Clin Exp Otorhinolaryngol.  2015 Dec;8(4):422-429. 10.3342/ceo.2015.8.4.422.

Scapular Tip Free Flap for Head and Neck Reconstruction

Affiliations
  • 1Department of Otorhinolaryngology-Head and Neck Surgery, Sungkyunkwan University School of Medicine, Seoul, Korea. chunghwan.baek@gmail.com
  • 2Department of Otorhinolaryngology-Head and Neck Surgery, Inje University Ilsan Paik Hospital, Inje University School of Medicine, Goyang, Korea.
  • 3Department of Otorhinolaryngology-Head and Neck Surgery, Pusan National University Hospital, Busan, Korea.

Abstract


OBJECTIVES
Head and neck reconstruction is still challenging in terms of esthetic and functional outcomes. This study investigated the feasibility of the angular branch-based scapular tip free flap (STFF).
METHODS
This was a retrospective study of 17 patients undergoing maxillectomy and mandibulectomy and either primary or secondary reconstruction by STFF. This study included surgical, esthetic, and functional outcomes, and detailed data are presented regarding the flap, such as pedicle length, size of the harvested bone, and failure rate. Medical photographs were used to estimate the esthetic outcome, and computed tomography was used to check the flap status postoperatively.
RESULTS
The data were collected from April 2013 to April 2014. Eight patients underwent maxillary reconstruction, and nine underwent mandibular reconstruction. Maxillary defects usually included unilateral alveolar structures and the palate; mandibular defects were usually those involving mandibular angle and short segment. Vein grafting was not required in any of the patients. Flap failure occurred in one of the 17 patients (5.9%) with successful reconstruction after revision. Of the eight maxillectomy patients, orbital revisions for diplopia after maxillary reconstruction were performed in two patients (25%), and oroantral fistula repair was performed in one patient (12.5%).
CONCLUSION
This study demonstrated the reconstructive advantages of the angular branch-based STFF, long pedicle, low flap failure, 3-dimensional nature of bone and soft tissues (chimeric flap), and small rate of donor site morbidity with free ambulation. This flap is an excellent option for use in complex three-dimensional head and neck reconstruction.

Keyword

Mandibular Reconstruction; Head and Neck Neoplasms; Free Tissue Flaps; Scapula

MeSH Terms

Diplopia
Free Tissue Flaps*
Head and Neck Neoplasms
Head*
Humans
Mandibular Reconstruction
Neck*
Orbit
Oroantral Fistula
Palate
Retrospective Studies
Scapula
Tissue Donors
Transplants
Veins
Walking

Figure

  • Fig. 1 Surgical procedures used for harvesting a scapula tip free flap. (A) Identification of the latissimus dorsi and teres major muscle (asterisk). (B) Identification of the thoracodorsal vessels, branch to the latissimus dorsi muscle (asterisk). (C) Identification of the angular branch to the scapular tip (arrow). (D) Harvesting of the scapular tip with the teres major muscle, cut surface of the scapula tip bone is shown (arrowhead). (E) Anchoring of the teres major muscle on the remnant scapula angle. (F) Harvested scapula tip and latissimus dorsi muscle as a chimeric flap.

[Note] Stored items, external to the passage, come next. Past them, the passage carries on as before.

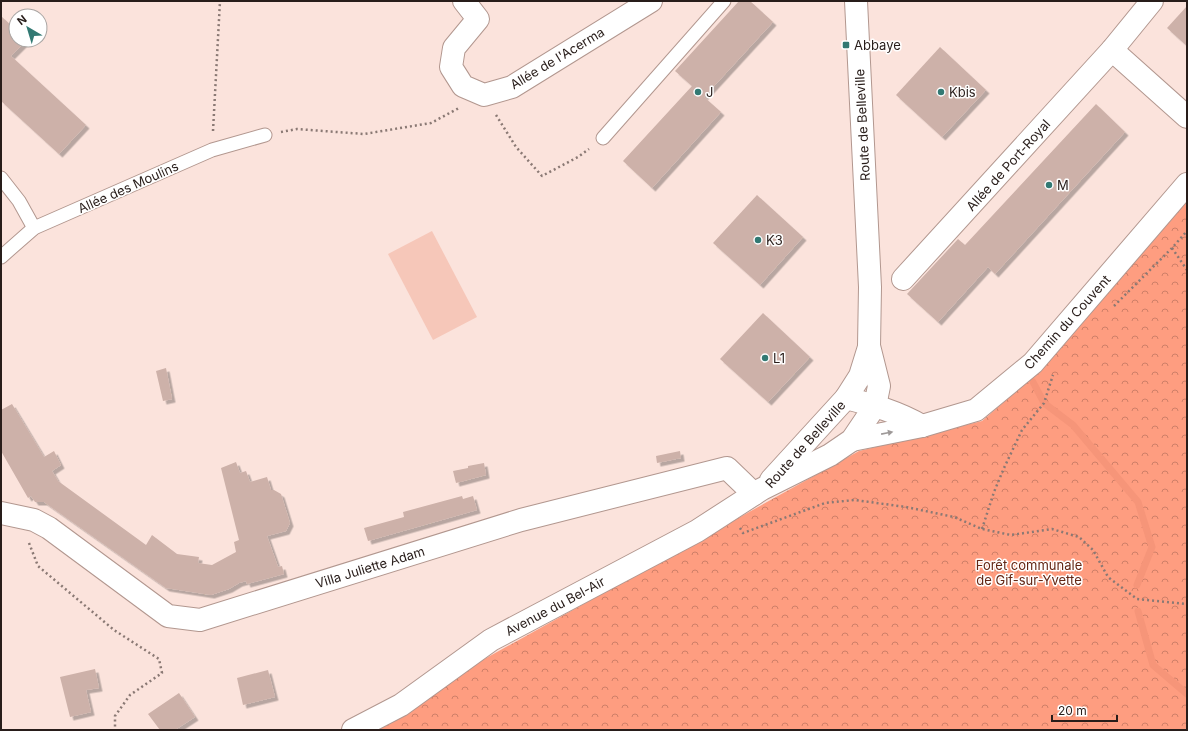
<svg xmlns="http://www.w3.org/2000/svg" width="1188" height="731" viewBox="0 0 1188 731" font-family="Inter,sans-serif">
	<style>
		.green { fill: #f6c7b9 }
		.forest { fill: url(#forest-crowns) }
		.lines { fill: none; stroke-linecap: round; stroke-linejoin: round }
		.stream { stroke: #f69579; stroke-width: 7 }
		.building { fill: #cdb1a9; filter: url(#shadow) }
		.lane-casing { stroke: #b2978f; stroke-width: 15 }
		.street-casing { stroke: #b2978f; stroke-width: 24 }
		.secondary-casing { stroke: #b2978f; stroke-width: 24 }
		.path { stroke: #8a7974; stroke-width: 2.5; stroke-dasharray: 2 3; stroke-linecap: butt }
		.lane { stroke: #fff; stroke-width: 13 }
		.street { stroke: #fff; stroke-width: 22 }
		.secondary { stroke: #fff; stroke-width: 22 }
		.oneway { fill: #9e9998 }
		.poi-dot { fill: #327973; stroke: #fff; stroke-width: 1.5 }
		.labels { text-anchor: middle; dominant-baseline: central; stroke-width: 3; stroke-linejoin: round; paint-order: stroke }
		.poi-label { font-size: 13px; fill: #281d1a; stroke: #fff; text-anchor: start }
		.street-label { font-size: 13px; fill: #281d1a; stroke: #fff }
		.park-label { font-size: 13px; fill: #632614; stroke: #fff }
	</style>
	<defs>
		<pattern id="forest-crowns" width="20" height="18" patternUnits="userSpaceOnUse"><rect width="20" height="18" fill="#fe9d80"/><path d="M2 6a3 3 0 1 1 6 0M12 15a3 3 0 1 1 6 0" fill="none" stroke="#ce7f68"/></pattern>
		<filter id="shadow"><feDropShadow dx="3.5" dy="3.5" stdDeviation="0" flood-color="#0004"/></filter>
	</defs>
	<rect width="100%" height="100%" fill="#fbe3dc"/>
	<polygon class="green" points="432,231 477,317 433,340 388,254"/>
	<polygon class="forest" points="1187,195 1187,730 360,730 488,657 859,451 982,421 1043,368"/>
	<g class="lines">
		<g class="stream">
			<polyline points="1033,382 1044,403 1073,425 1138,502 1152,547 1137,585"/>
			<polyline points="1138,611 1153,665 1187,694"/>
		</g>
	</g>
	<g class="building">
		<polygon points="739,1 750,1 773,22 704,97 721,112 652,188 623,161 692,86 675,71"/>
		<polygon points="1187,6 1187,46 1167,28"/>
		<polygon points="1,16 16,30 16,40 27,40 11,56 86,125 59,154 1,101"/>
		<polygon points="940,47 986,90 942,137 896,95"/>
		<polygon points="1096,104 1125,132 995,274 988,267 938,322 907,294 958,239 965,245"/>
		<polygon points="757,195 803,237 760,285 713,243"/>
		<polygon points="763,313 810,357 768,402 720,359"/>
		<polygon points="166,368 172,399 163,401 156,371"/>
		<polygon points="12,404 44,457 54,451 61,465 52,471 58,481 146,545 152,535 177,554 199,557 198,563 212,565 236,552 234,542 239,540 221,468 236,462 240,473 246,471 250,482 267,477 271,490 274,490 281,494 290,523 286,531 267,536 278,567 282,566 284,574 247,584 246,581 239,583 229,589 211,595 166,588 44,502 35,502 31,496 28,498 1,451 1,410"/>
		<polygon points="680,451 681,458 657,463 656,456"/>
		<polygon points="484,463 486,475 456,483 453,471 468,468 468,466"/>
		<polygon points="462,496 463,499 473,496 477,510 368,541 364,528 404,517 403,512"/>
		<polygon points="95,669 99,688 86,690 91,712 70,717 60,677"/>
		<polygon points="268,670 275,697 243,705 237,678"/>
		<polygon points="179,693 195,717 175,730 160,730 148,714"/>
	</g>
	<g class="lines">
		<g class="lane-casing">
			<g id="lane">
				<polyline points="603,138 724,1"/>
				<polyline points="1,178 19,201 34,228"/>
				<polyline points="1,257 34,228 212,150 265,135"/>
			</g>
		</g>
		<g class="street-casing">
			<g id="street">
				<polyline points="464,1 478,19 454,48 451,67 463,86 484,95 512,87 651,1"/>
				<polyline points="1112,50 1187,117"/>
				<polyline points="903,279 1112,50 1152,1"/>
				<path d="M846,398C873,405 898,412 922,426"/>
				<polyline points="852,440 922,426 976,410 1033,363 1187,184"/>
				<polyline points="1,513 34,520 49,528 168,616 200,620 521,520 727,468 754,494"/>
			</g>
		</g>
		<g class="secondary-casing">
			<g id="secondary">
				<polyline points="771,480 846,398 860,376 869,347"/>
				<polyline points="353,730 401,705 491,640 697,531 762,489 830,455 852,440 875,406 879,386 869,346 870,287 856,1"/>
			</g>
		</g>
		<g class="path">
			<polyline points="496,115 516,147 542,176 578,157 589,149"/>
			<polyline points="213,131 220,1"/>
			<polyline points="281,132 297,129 364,134 431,123 459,108"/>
			<polyline points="1172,248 1187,270"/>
			<polyline points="1114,306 1172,248 1187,231"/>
			<polyline points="740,528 743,533 825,503 855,500 906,507 954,517 982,529 1011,535 1052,529 1079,537 1093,550 1108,577 1137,599 1187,604"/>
			<polyline points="982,529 994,492 1004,468 1022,430 1044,403 1053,375"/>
			<polyline points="29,543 38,566 114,630 159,659 162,673 130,695 115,716 115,730"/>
		</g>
		<use href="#lane" class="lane"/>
		<use href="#street" class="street"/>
		<use href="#secondary" class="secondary"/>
	</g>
	<defs><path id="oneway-solid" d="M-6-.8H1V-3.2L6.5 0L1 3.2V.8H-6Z"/></defs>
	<use class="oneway" href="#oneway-solid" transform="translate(887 433) rotate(-11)"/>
	<g class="poi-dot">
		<rect x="842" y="41" width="8" height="8" rx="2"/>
		<circle cx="698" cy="92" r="4"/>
		<circle cx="941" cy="92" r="4"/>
		<circle cx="1049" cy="185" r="4"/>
		<circle cx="758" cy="240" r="4"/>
		<circle cx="765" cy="358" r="4"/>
	</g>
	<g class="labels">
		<g class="poi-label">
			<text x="854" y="45">Abbaye</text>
			<text x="706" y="92">J</text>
			<text x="949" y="92">Kbis</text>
			<text x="1057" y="185">M</text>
			<text x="766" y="240">K3</text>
			<text x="773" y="358">L1</text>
		</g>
		<g class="street-label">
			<text transform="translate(557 58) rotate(-31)">Allée de l'Acerma</text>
			<text transform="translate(862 125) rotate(-93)">Route de Belleville</text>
			<text transform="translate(1008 165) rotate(-48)">Allée de Port-Royal</text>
			<text transform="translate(128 187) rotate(-24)">Allée des Moulins</text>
			<text transform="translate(1067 322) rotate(-48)">Chemin du Couvent</text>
			<text transform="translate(805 444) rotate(-48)">Route de Belleville</text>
			<text transform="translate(370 567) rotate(-17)">Villa Juliette Adam</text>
			<text transform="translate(555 606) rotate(-28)">Avenue du Bel-Air</text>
		</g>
		<g class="park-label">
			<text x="1029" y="565">Forêt communale<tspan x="1029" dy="15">de Gif-sur-Yvette</tspan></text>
		</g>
	</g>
	<rect width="1188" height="731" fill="none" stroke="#281d1a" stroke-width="4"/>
	<g transform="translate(28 28) rotate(322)"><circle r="19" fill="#ffffff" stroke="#a9a5a3"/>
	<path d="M0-3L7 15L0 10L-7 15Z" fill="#327973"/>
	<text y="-6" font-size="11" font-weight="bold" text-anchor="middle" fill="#281d1a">N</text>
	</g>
	<path d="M1052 715v6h65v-6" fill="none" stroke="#281d1a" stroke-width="2"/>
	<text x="1058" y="715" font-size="12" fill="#281d1a" stroke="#ffffff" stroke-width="3" paint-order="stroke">20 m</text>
</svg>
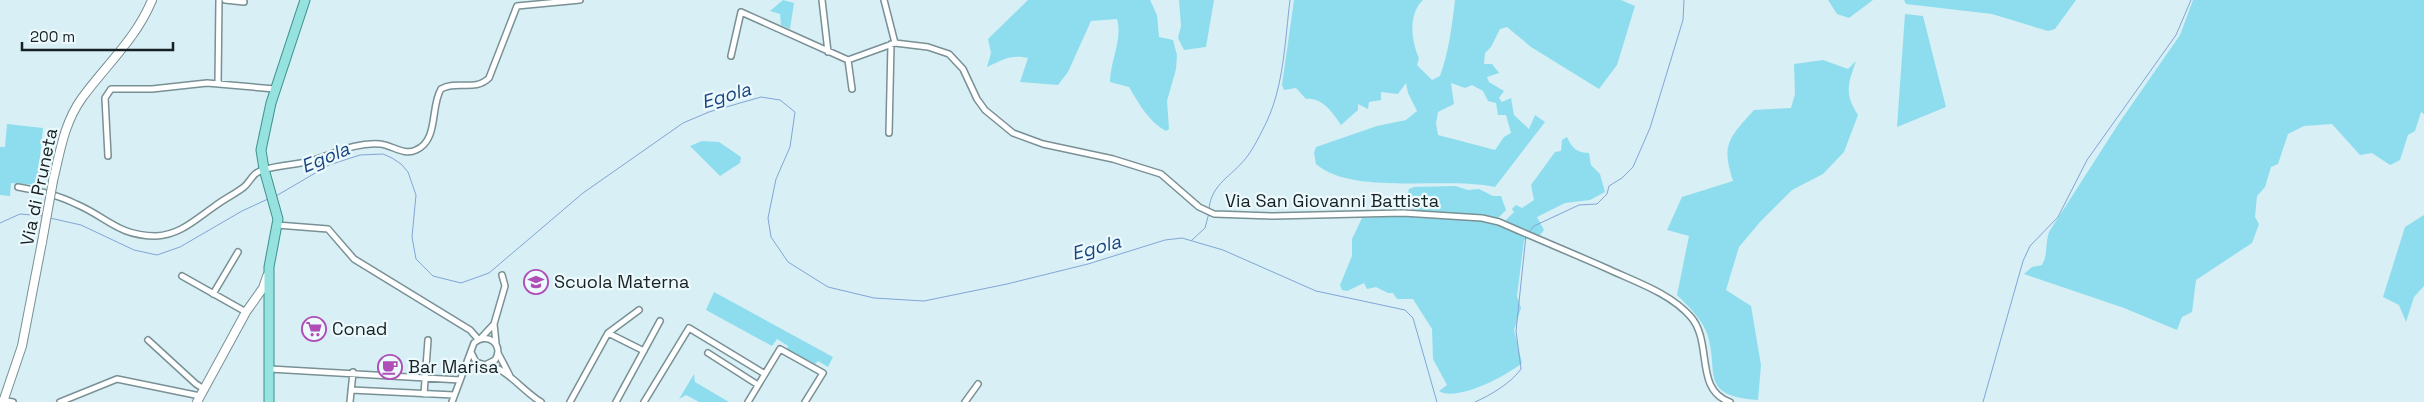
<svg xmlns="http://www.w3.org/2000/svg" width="2424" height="402" viewBox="0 0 2424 402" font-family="'Space Grotesk',sans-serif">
  <rect width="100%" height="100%" fill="#d7eff5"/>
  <path fill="#8eddee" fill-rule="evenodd" d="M783,0L794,3L790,29L781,25L780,14L770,11Z
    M1028,0H1150L1157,15L1159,37L1173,40L1177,55L1176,69L1167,101L1169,129L1166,131C1149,122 1139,104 1129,87L1110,82C1110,61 1123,39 1117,19L1091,21L1068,72L1058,85L1020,82L1028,58C1011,54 1002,60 987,67L991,53L988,39Z
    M1179,0H1214L1206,47L1184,50L1178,38L1181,26Z
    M1294,0H1423C1408,14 1411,41 1419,58L1417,65L1432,80L1440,76C1449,51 1452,26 1455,0H1621L1635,6L1617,65L1599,89L1531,47L1507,27L1500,29L1491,47L1485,53L1484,64H1492L1499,73L1487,77L1489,82L1504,91L1499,98L1502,102L1511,98L1514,115L1529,129L1535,115L1545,122L1495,187C1446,176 1352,196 1316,164L1314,153L1316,147L1377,126L1406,120L1417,111L1408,93L1406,83L1398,94L1381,92V100L1369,102L1368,109L1358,104V110L1341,125C1333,113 1322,97 1306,99L1296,88L1284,90L1282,85ZM1451,83L1465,88L1472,85L1483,91L1488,101L1496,103L1498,115H1506L1511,133L1504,137L1495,150L1438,135L1436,123L1438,112L1454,104Z
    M1828,0H1873L1849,18L1837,14Z
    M1904,0H2076L2055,29L2048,31L1992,14L1906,4Z
    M2193,0H2424V114L2421,112L2415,131L2408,135L2400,160L2390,165L2372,153L2360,155L2332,124L2304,126L2288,134L2278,164L2271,167L2265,187L2257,196L2255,217L2259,224L2252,243L2196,280L2192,312L2182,317L2177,330L2124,308L2024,274L2032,267L2042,265C2048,255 2045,243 2049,232L2119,123L2180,35Z
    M1905,14L1923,16L1946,107L1897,127Z
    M1823,60L1848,69L1856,61C1848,84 1844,94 1858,115L1844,152L1823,174L1792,190L1760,222L1739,247L1726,290L1751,306L1761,365L1758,400C1696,396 1721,370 1706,331C1700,317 1687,305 1677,295L1689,236L1667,230L1682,197L1733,181C1721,144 1729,138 1754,110L1791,108L1795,94L1794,64Z
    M7,124L43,128L37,185L11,183L10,196L0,195V147H5Z
    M1567,137C1572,148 1577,153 1589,153L1591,165L1600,174L1605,192L1590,200L1565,203L1537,217L1544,230L1536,240L1529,238L1524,240L1517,296L1521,308L1514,330L1522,363C1506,376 1457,402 1439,391L1447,385L1433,359L1432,329L1413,299H1397L1393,293H1388L1376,287L1367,289L1364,283L1347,291L1342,290L1340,285L1352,256V239L1362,218L1402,216L1413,210L1406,199L1409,189L1414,187L1455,186L1468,190L1479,189L1493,196H1501L1506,210L1498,218L1505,221L1514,212L1512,209L1516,205L1522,208L1534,200L1531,185L1555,152L1561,151L1562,140Z
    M702,141L719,142L741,157L740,163L720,176L690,146Z
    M2424,215V286L2414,297L2406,322L2399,305L2383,297L2405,227Z
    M714,292L833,357L828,367L818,361L815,364L787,349L788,346L777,339L772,346L706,310Z
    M694,374L695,382L729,402H699L686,395L679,399Z"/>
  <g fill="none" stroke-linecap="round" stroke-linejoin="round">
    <path stroke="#82a5d6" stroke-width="1" d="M276,196L329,165L360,155L383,154L392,158L401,164L408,172L416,195L412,237L416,259L433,276L461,283L489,273L583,193L683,123L709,112L761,97L780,100L795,112L790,147L776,179L768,218L771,237L788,262L828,287L874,298L924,301L1007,284L1088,264L1165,240L1182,238L1223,250L1316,291L1405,310L1413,318L1437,402
      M1209,209C1211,184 1232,176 1246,158C1254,148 1261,133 1267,121C1284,84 1285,40 1290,0
      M50,218L81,225L134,250L157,255L180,247L242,211L268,199
      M0,223L20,214L44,216
      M1529,232L1534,226L1579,205L1597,204L1607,194L1609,186L1622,178L1633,167L1650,128L1683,20L1684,0
      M1192,240L1205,228L1209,213
      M1475,402C1491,395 1511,383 1521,369L1516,331L1526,235
      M1983,402L2023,261L2030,246L2058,217L2087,160L2176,35L2191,0"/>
    <defs>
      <path id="street" d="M225,0L244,2
        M822,0L828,52
        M884,0L895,43
        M731,56L741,12L848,60L895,43L928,47L949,54L963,69L977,99L985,110L1013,133L1043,144L1113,159L1161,174L1199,207L1214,214L1273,216L1403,213L1482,218L1499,222C1535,238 1572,253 1608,269C1636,282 1670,293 1691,317C1713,343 1694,390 1730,402
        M848,60L852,89
        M218,84L219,0
        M889,133L891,44
        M108,156L105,98L111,89H152L207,83L275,89
        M18,187C39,191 58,195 76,204C107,217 118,236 156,236C180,235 196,219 215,206C224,199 235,194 244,187C251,181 252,173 263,170C278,165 295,165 311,161C334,154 355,142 380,144C392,145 404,156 416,150C439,140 430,107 441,89C457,80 475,92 489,78L517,6L580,0
        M277,225L328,229L354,259L470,330L478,339
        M182,276L246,312
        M213,294L238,252
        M608,333L639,310
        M481,338L494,324
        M148,340L196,384L204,389
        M496,343L494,324L505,286L502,275
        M498,353L510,376
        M708,353L758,385
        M489,365C508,370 524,392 541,402
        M270,369L460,380
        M351,390L454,395
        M424,394L428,340
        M1,400L13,402
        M60,402L117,379L200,396
        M350,402L353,372
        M452,402L474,343C487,331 505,345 495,360L485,365L476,362L471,352
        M570,402L608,333L644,351
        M616,402L660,321
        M644,402L689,328L765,374
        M748,402L780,349L823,373L805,402
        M965,402L978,384"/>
      <path id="secondary" d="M53,181C60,152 64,123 82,98C106,65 136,39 152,0
        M3,402L22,346L42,242
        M197,402L246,312L263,288L267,276"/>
      <path id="primary" d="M269,402V267L278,219L264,169L261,150L271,103L305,0"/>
    </defs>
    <use href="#street" stroke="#799094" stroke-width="8"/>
    <use href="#secondary" stroke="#799094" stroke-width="10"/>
    <use href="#primary" stroke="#3c928e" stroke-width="11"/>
    <use href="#street" stroke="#fff" stroke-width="5"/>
    <use href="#secondary" stroke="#fff" stroke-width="8"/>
    <use href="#primary" stroke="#96e2de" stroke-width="9"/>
    <defs>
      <path id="secondary-bridge" d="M42,242L53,181"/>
    </defs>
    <use href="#secondary-bridge" stroke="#799094" stroke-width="10" stroke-linecap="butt"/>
    <use href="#secondary-bridge" stroke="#fff" stroke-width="8"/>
  </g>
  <defs>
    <symbol id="school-ring" viewBox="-11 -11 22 22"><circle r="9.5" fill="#ecfafe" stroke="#ae4eb6" stroke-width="1.5"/><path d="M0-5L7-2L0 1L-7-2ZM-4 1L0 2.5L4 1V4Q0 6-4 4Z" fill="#ae4eb6"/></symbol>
    <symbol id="supermarket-ring" viewBox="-11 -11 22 22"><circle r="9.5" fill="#ecfafe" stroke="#ae4eb6" stroke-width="1.5"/><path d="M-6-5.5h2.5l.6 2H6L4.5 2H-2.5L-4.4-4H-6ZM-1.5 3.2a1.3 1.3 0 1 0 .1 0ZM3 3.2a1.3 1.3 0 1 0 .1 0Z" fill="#ae4eb6"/></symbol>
    <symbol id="cafe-ring" viewBox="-11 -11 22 22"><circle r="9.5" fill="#ecfafe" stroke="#ae4eb6" stroke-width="1.5"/><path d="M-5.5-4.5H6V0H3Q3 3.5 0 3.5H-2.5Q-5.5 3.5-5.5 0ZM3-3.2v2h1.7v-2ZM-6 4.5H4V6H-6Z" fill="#ae4eb6"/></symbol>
  </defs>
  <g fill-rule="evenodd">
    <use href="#school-ring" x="522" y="268" width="28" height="28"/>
    <use href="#supermarket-ring" x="300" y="315" width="28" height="28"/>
    <use href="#cafe-ring" x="376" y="353" width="28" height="28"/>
  </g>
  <g text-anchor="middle" stroke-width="4.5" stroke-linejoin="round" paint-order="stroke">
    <g font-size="18" fill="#172022" stroke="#ecfafe">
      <text transform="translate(39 187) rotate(-78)" y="6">Via di Pruneta</text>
      <text x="1332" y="207">Via San Giovanni Battista</text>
    </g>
    <g font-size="18" fill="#172022" stroke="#ecfafe" text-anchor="start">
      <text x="554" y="288">Scuola Materna</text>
      <text x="332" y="335">Conad</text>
      <text x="408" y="373">Bar Marisa</text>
    </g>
    <g font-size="19" font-style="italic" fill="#1a4581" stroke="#ecfafe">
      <text transform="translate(726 95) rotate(-16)" y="7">Egola</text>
      <text transform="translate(325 157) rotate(-23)" y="7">Egola</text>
      <text transform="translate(1096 247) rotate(-15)" y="7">Egola</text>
    </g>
  </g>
  <path d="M22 42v8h151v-8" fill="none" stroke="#172022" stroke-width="2.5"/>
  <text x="30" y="42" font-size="15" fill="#172022" stroke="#ecfafe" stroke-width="4" paint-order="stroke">200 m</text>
</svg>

  • Fig. 2 (A) Three-dimensional printed facial bone rapid prototype and preoperative fabrication of titanium mesh. (B) Reconstruction of the maxillary defect. The scapular tip bone was fixed at the premaxilla and maxillary process (asterisk), and the latissimus dorsi muscle was positioned at the defect in the hard palate and maxillary cavity (arrow). Inferomedial orbital rim reconstructed with titanium mesh (arrowheads). (C) Three-dimensional printed mandible and preoperative fabrication of the titanium plate. (D) Reconstructed mandibular angle defect with the scapula tip free flap fixed with a titanium plate (arrowheads). The latissimus dorsi muscle was placed at the oral mucosal defect (asterisk).

  • Fig. 3 Facial photographs of a patient who underwent maxillary reconstruction (case No. 1), taken preoperatively (A), and 1 (B), 2 (C), and 6 weeks (D) postoperatively. Photographs of the palatal mucosalization, taken 1 week (E), 1 month (F), and 2 months (G) postoperatively.

  • Fig. 4 The facial photographs of a patient who underwent mandibular reconstruction (case No. 15), taken preoperatively (A), and 1 (B), 2 (C), and 6 weeks (D) postoperatively. Photographs of the retromolar and buccal mucosalization, taken 1 week (E), 1 month (F), and 2 months (G)postoperatively.